What you will do: In the entries that follow, how many lines hold "maaf"? Nothing but the number is expected.
(Beginning of Records shown)
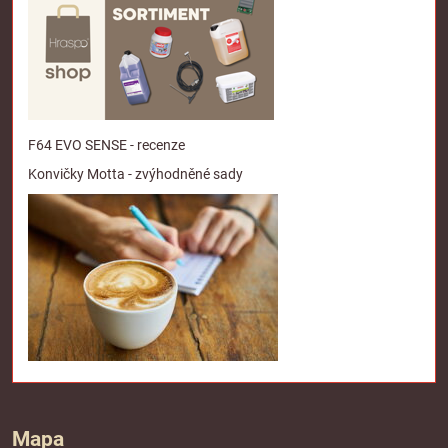
F64 EVO SENSE - recenze
Konvičky Motta - zvýhodněné sady
Mapa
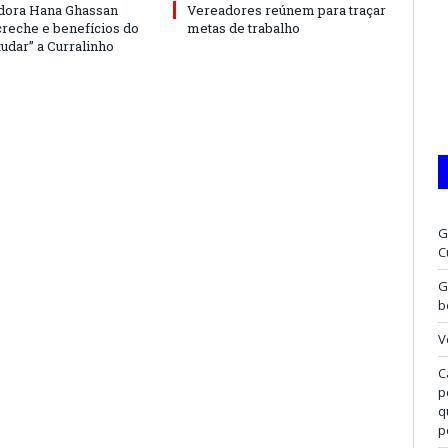
dora Hana Ghassan
Vereadores reúnem para traçar
creche e benefícios do
metas de trabalho
udar” a Curralinho
G
C
G
b
V
C
p
q
p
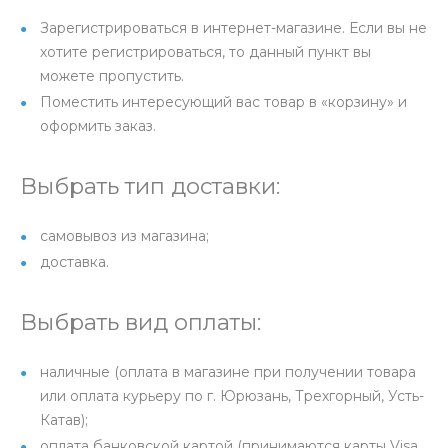
Зарегистрироваться в интернет-магазине. Если вы не
хотите регистрироваться, то данный пункт вы
можете пропустить.
Поместить интересующий вас товар в «корзину» и
оформить заказ.
Выбрать тип доставки:
самовывоз из магазина;
доставка.
Выбрать вид оплаты:
наличные (оплата в магазине при получении товара
или оплата курьеру по г. Юрюзань, Трехгорный, Усть-
Катав);
оплата банковской картой (принимаются карты Visa,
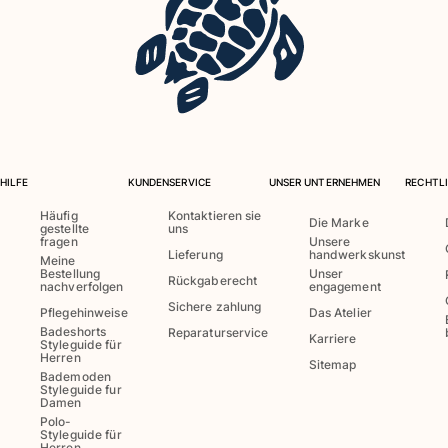
HILFE
KUNDENSERVICE
UNSER UNTERNEHMEN
RECHTLI
Häufig
Kontaktieren sie
Die Marke
gestellte
uns
fragen
Unsere
Lieferung
handwerkskunst
Meine
Bestellung
Unser
Rückgaberecht
nachverfolgen
engagement
Sichere zahlung
Pflegehinweise
Das Atelier
Badeshorts
Reparaturservice
Karriere
Styleguide für
Herren
Sitemap
Bademoden
Styleguide fur
Damen
Polo-
Styleguide für
Herren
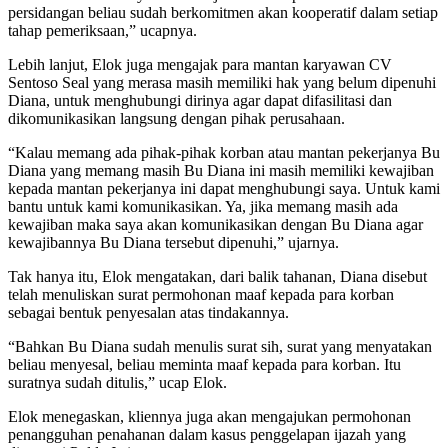
persidangan beliau sudah berkomitmen akan kooperatif dalam setiap
tahap pemeriksaan,” ucapnya.
Lebih lanjut, Elok juga mengajak para mantan karyawan CV
Sentoso Seal yang merasa masih memiliki hak yang belum dipenuhi
Diana, untuk menghubungi dirinya agar dapat difasilitasi dan
dikomunikasikan langsung dengan pihak perusahaan.
“Kalau memang ada pihak-pihak korban atau mantan pekerjanya Bu
Diana yang memang masih Bu Diana ini masih memiliki kewajiban
kepada mantan pekerjanya ini dapat menghubungi saya. Untuk kami
bantu untuk kami komunikasikan. Ya, jika memang masih ada
kewajiban maka saya akan komunikasikan dengan Bu Diana agar
kewajibannya Bu Diana tersebut dipenuhi,” ujarnya.
Tak hanya itu, Elok mengatakan, dari balik tahanan, Diana disebut
telah menuliskan surat permohonan maaf kepada para korban
sebagai bentuk penyesalan atas tindakannya.
“Bahkan Bu Diana sudah menulis surat sih, surat yang menyatakan
beliau menyesal, beliau meminta maaf kepada para korban. Itu
suratnya sudah ditulis,” ucap Elok.
Elok menegaskan, kliennya juga akan mengajukan permohonan
penangguhan penahanan dalam kasus penggelapan ijazah yang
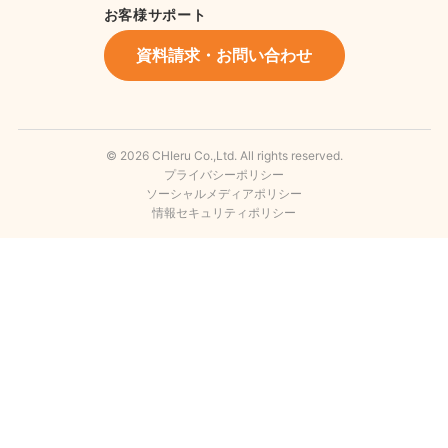
お客様サポート
資料請求・お問い合わせ
© 2026 CHIeru Co.,Ltd. All rights reserved.
プライバシーポリシー
ソーシャルメディアポリシー
情報セキュリティポリシー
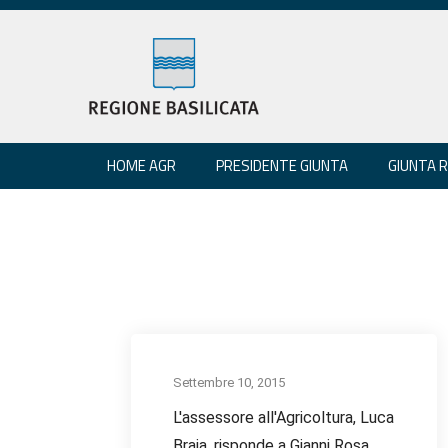
HOME AGR
PRESIDENTE GIUNTA
GIUNTA 
Settembre 10, 2015
L'assessore all'Agricoltura, Luca
Braia, risponde a Gianni Rosa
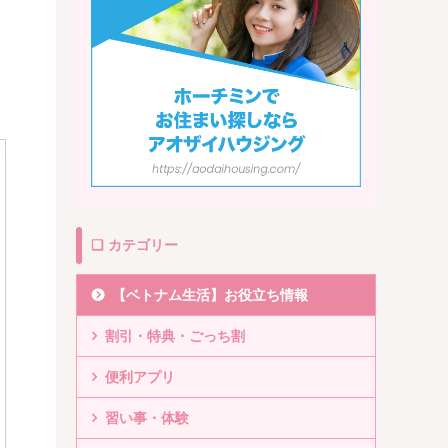
❏ カテゴリー
【ベトナム生活】お役立ち情報
割引・特典・ごっち割
便利アプリ
習い事・体験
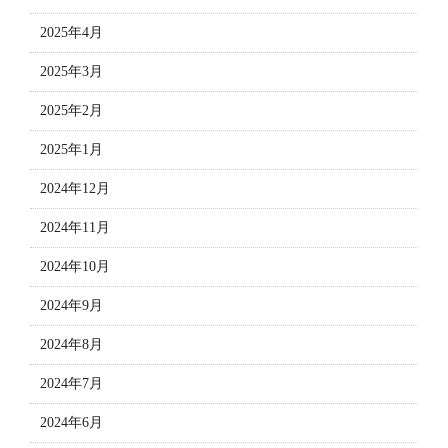
2025年4月
2025年3月
2025年2月
2025年1月
2024年12月
2024年11月
2024年10月
2024年9月
2024年8月
2024年7月
2024年6月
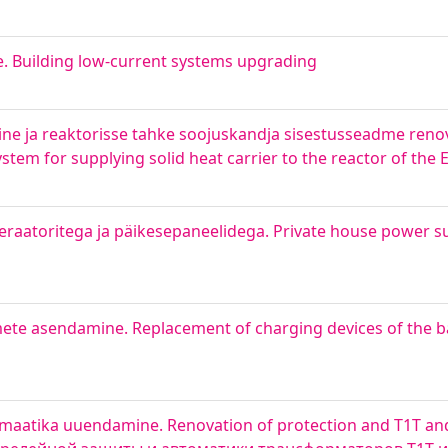
 Building low-current systems upgrading
ine ja reaktorisse tahke soojuskandja sisestusseadme ren
tem for supplying solid heat carrier to the reactor of the E
eraatoritega ja päikesepaneelidega. Private house power s
ete asendamine. Replacement of charging devices of the ba
tomaatika uuendamine. Renovation of protection and T1T an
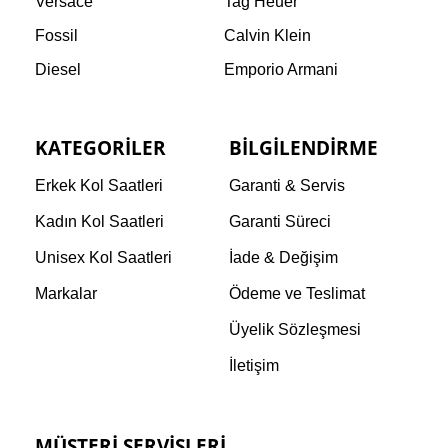
Versace
Tag Heuer
Fossil
Calvin Klein
Diesel
Emporio Armani
KATEGORILER
BILGILENDIRME
Erkek Kol Saatleri
Garanti & Servis
Kadın Kol Saatleri
Garanti Süreci
Unisex Kol Saatleri
İade & Değişim
Markalar
Ödeme ve Teslimat
Üyelik Sözleşmesi
İletişim
MÜŞTERI SERVISLERI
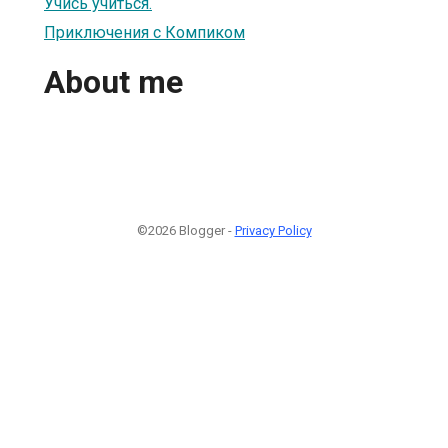
Учись учиться.
Приключения с Компиком
About me
©2026 Blogger -
Privacy Policy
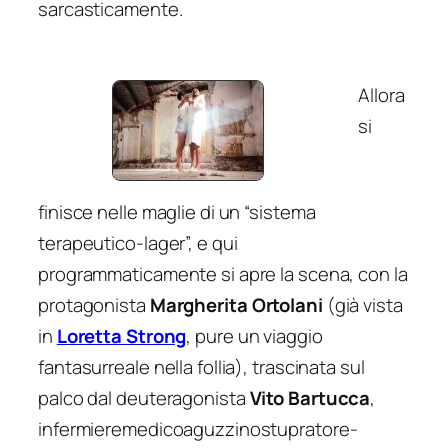
sarcasticamente.
Allora
si
finisce nelle maglie di un “sistema
terapeutico-lager”, e qui
programmaticamente si apre la scena, con la
protagonista
Margherita Ortolani
(già vista
in
Loretta Strong
, pure un viaggio
fantasurreale nella follia), trascinata sul
palco dal deuteragonista
Vito Bartucca
,
infermieremedicoaguzzinostupratore-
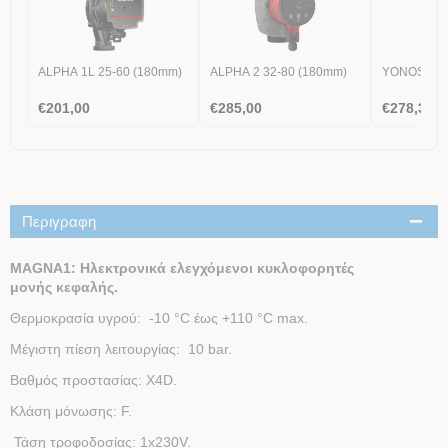
ALPHA 1L 25-60 (180mm)
ALPHA 2 32-80 (180mm)
YONOS PICO
€
201,00
€
285,00
€
278,30
Περιγραφη
MAGNA1: Ηλεκτρονικά ελεγχόμενοι κυκλοφορητές
μονής κεφαλής.
Θερμοκρασία υγρού: -10 °C έως +110 °C max.
Μέγιστη πίεση λειτουργίας: 10 bar.
Βαθμός προστασίας: X4D.
Κλάση μόνωσης: F.
Τάση τροφοδοσίας: 1x230V.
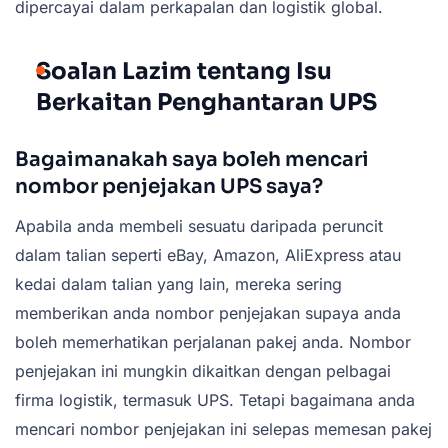
dipercayai dalam perkapalan dan logistik global.
Soalan Lazim tentang Isu
Berkaitan Penghantaran UPS
Bagaimanakah saya boleh mencari
nombor penjejakan UPS saya?
Apabila anda membeli sesuatu daripada peruncit
dalam talian seperti eBay, Amazon, AliExpress atau
kedai dalam talian yang lain, mereka sering
memberikan anda nombor penjejakan supaya anda
boleh memerhatikan perjalanan pakej anda. Nombor
penjejakan ini mungkin dikaitkan dengan pelbagai
firma logistik, termasuk UPS. Tetapi bagaimana anda
mencari nombor penjejakan ini selepas memesan pakej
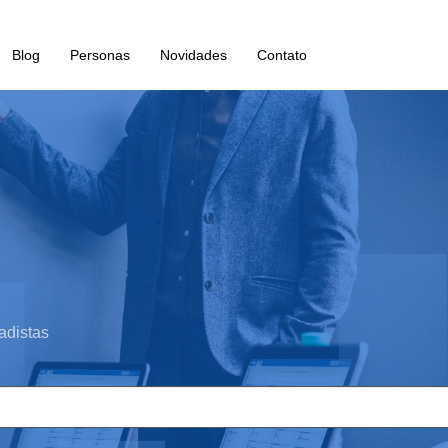
Blog
Personas
Novidades
Contato
adistas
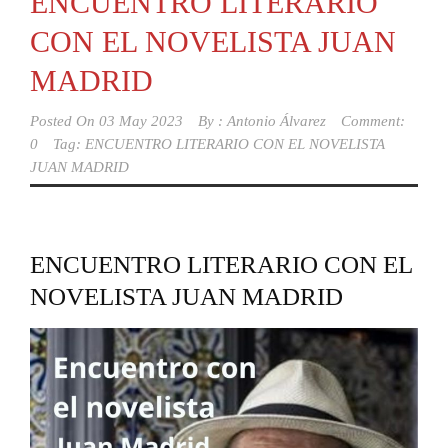
ENCUENTRO LITERARIO
CON EL NOVELISTA JUAN
MADRID
Posted On
03 May 2023
By :
Antonio Álvarez
Comment:
0
Tag:
ENCUENTRO LITERARIO CON EL NOVELISTA
JUAN MADRID
ENCUENTRO LITERARIO CON EL
NOVELISTA JUAN MADRID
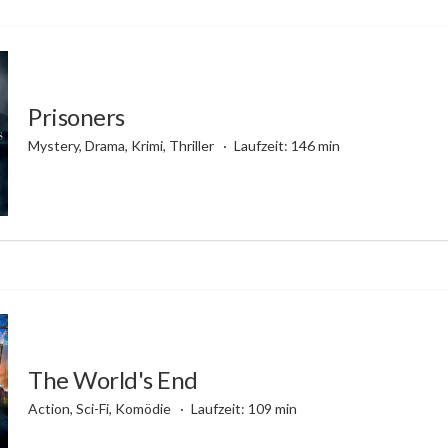
Prisoners
Mystery, Drama, Krimi, Thriller
Laufzeit: 146 min
The World's End
Action, Sci-Fi, Komödie
Laufzeit: 109 min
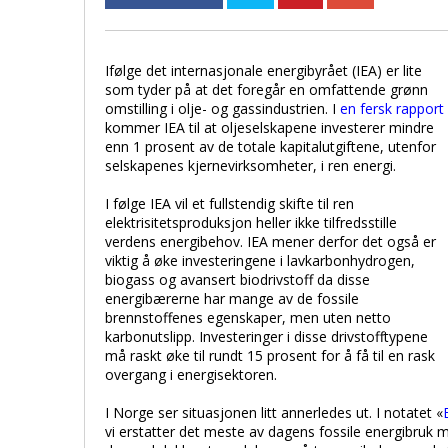
Ifølge det internasjonale energibyrået (IEA) er lite
som tyder på at det foregår en omfattende grønn
omstilling i olje- og gassindustrien. I
en fersk rapport
kommer IEA til at oljeselskapene investerer mindre
enn 1 prosent av de totale kapitalutgiftene, utenfor
selskapenes kjernevirksomheter, i ren energi.
I følge IEA vil et fullstendig skifte til ren
elektrisitetsproduksjon heller ikke tilfredsstille
verdens energibehov. IEA mener derfor det også er
viktig å øke investeringene i lavkarbonhydrogen,
biogass og avansert biodrivstoff da disse
energibærerne har mange av de fossile
brennstoffenes egenskaper, men uten netto
karbonutslipp. Investeringer i disse drivstofftypene
må raskt øke til rundt 15 prosent for å få til en rask
overgang i energisektoren.
I Norge ser situasjonen litt annerledes ut. I notatet «
vi erstatter det meste av dagens fossile energibruk me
(End of Records shown)
Response below: 2